Caro Chiti, c’è poco da fare: ha stravinto lui, il berlusconismo è entrato nelle vene della società e ha corroso il Paese e, alla fine, sia pur dopo due decenni, anche il nostro partito ha deciso di accettarlo e introiettarne i metodi, a cominciare dagli slogan, dalle promesse e dal modello comunicativo che finora abbiamo sempre respinto e tacciato di populismo.

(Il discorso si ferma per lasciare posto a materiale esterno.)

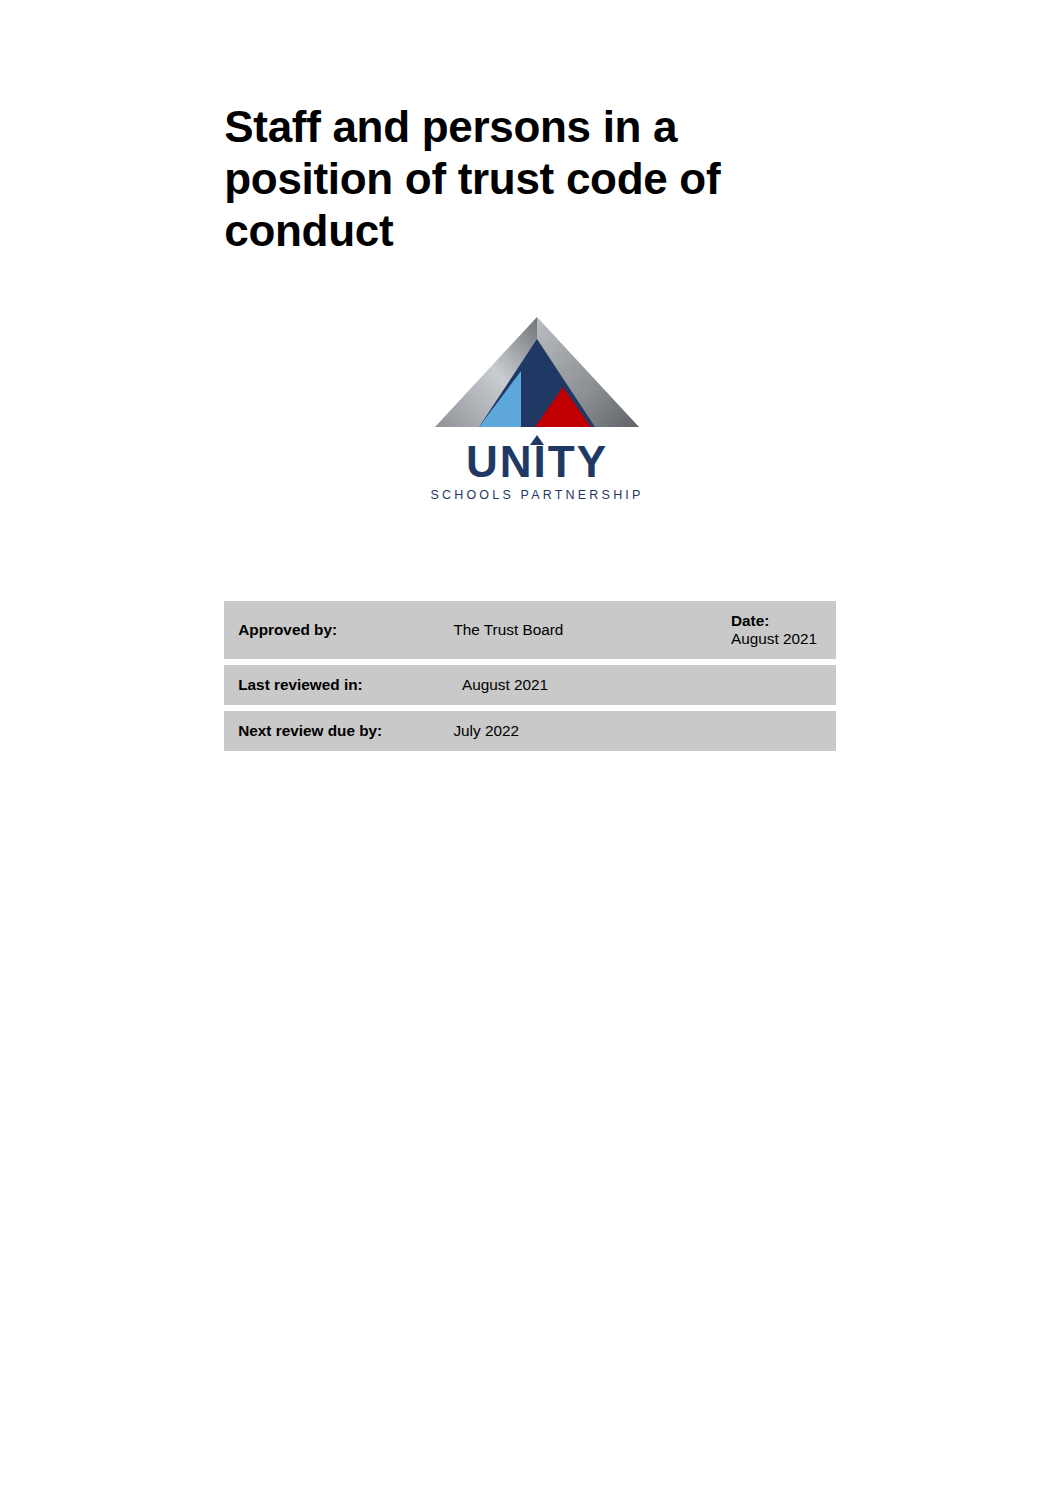Staff and persons in a position of trust code of conduct
UNITY SCHOOLS PARTNERSHIP
| Approved by: | The Trust Board | Date: August 2021 |
| Last reviewed in: | August 2021 |
| Next review due by: | July 2022 |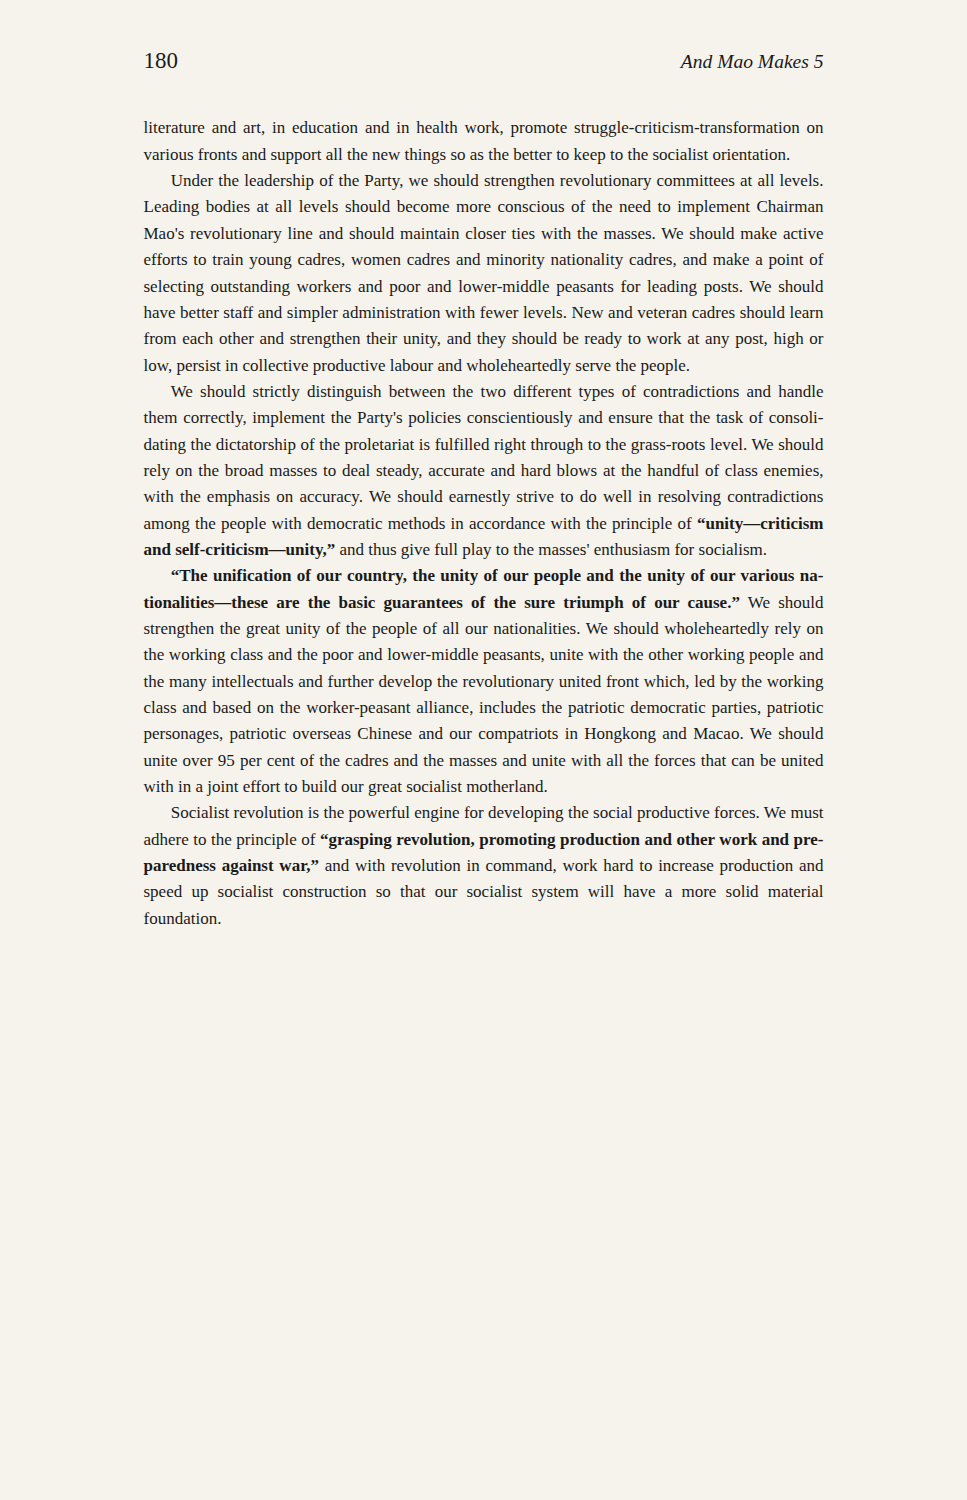180 And Mao Makes 5
literature and art, in education and in health work, promote struggle-criticism-transformation on various fronts and support all the new things so as the better to keep to the socialist orientation.
Under the leadership of the Party, we should strengthen revolutionary committees at all levels. Leading bodies at all levels should become more conscious of the need to implement Chairman Mao's revolutionary line and should maintain closer ties with the masses. We should make active efforts to train young cadres, women cadres and minority nationality cadres, and make a point of selecting outstanding workers and poor and lower-middle peasants for leading posts. We should have better staff and simpler administration with fewer levels. New and veteran cadres should learn from each other and strengthen their unity, and they should be ready to work at any post, high or low, persist in collective productive labour and wholeheartedly serve the people.
We should strictly distinguish between the two different types of contradictions and handle them correctly, implement the Party's policies conscientiously and ensure that the task of consolidating the dictatorship of the proletariat is fulfilled right through to the grass-roots level. We should rely on the broad masses to deal steady, accurate and hard blows at the handful of class enemies, with the emphasis on accuracy. We should earnestly strive to do well in resolving contradictions among the people with democratic methods in accordance with the principle of “unity—criticism and self-criticism—unity,” and thus give full play to the masses' enthusiasm for socialism.
“The unification of our country, the unity of our people and the unity of our various nationalities—these are the basic guarantees of the sure triumph of our cause.” We should strengthen the great unity of the people of all our nationalities. We should wholeheartedly rely on the working class and the poor and lower-middle peasants, unite with the other working people and the many intellectuals and further develop the revolutionary united front which, led by the working class and based on the worker-peasant alliance, includes the patriotic democratic parties, patriotic personages, patriotic overseas Chinese and our compatriots in Hongkong and Macao. We should unite over 95 per cent of the cadres and the masses and unite with all the forces that can be united with in a joint effort to build our great socialist motherland.
Socialist revolution is the powerful engine for developing the social productive forces. We must adhere to the principle of “grasping revolution, promoting production and other work and preparedness against war,” and with revolution in command, work hard to increase production and speed up socialist construction so that our socialist system will have a more solid material foundation.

Oramai, lo diciamo con disappunto ma anche con lucida rassegnazione, siamo noi ad essere anacronistici: noi che ancora consideriamo il partito un “intellettuale collettivo”, ispirandoci al pensiero di Gramsci; noi che vorremmo restituire ai cittadini la possibilità di scegliere i propri rappresentanti per spezzare le catene della subordinazione degli eletti alla volontà del capo di turno; noi che vorremmo un Senato elettivo per conservarne il senso e la dignità, pur attribuendogli poteri diversi e differenziandone le funzioni rispetto alla Camera; noi che vorremmo soglie di sbarramento accessibili a tutti coloro che rappresentano qualcosa nel Paese per non comprimere artificialmente la rappresentanza in nome di questo falso e anti-democratico mito della governabilità a tutti i costi; noi che siamo assolutamente favorevoli all’idea che chi vince le elezioni governi, attuando il programma sui cui ha ottenuto il consenso popolare, ma siamo totalmente contrari all’indebolimento di quei contrappesi indispensabili per garantire la doverosa dialettica fra le istituzioni e il buon funzionamento del sistema democratico; noi che vorremmo che a legiferare fosse il Parlamento e che il governo tornasse ad avere unicamente un potere esecutivo e attuativo delle decisioni della maggioranza dei cittadini e degli eletti; noi, tutti noi, compagno e senatore Chiti, oggi abbiamo perso.

Lei ha scritto in una lettera al “Corriere della Sera” che “nel XXI secolo la democrazia è sfidata non solo dai terrorismi, ma da semplificazioni che danno vita a quella che viene definita dittatura delle maggioranze, un affievolirsi cioè dei controlli sui governi. È un pericolo dal quale guardarsi. La democrazia ha bisogno di partecipazione e governabilità, non di contrapporre l’una all’altra”.

Abbiamo perso ma, quanto meno, non abbiamo rinunciato al coraggio e alla dignità di condurre insieme e sostenere fino alla fine una battaglia della quale, forse, un giorno, qualcuno si ricorderà.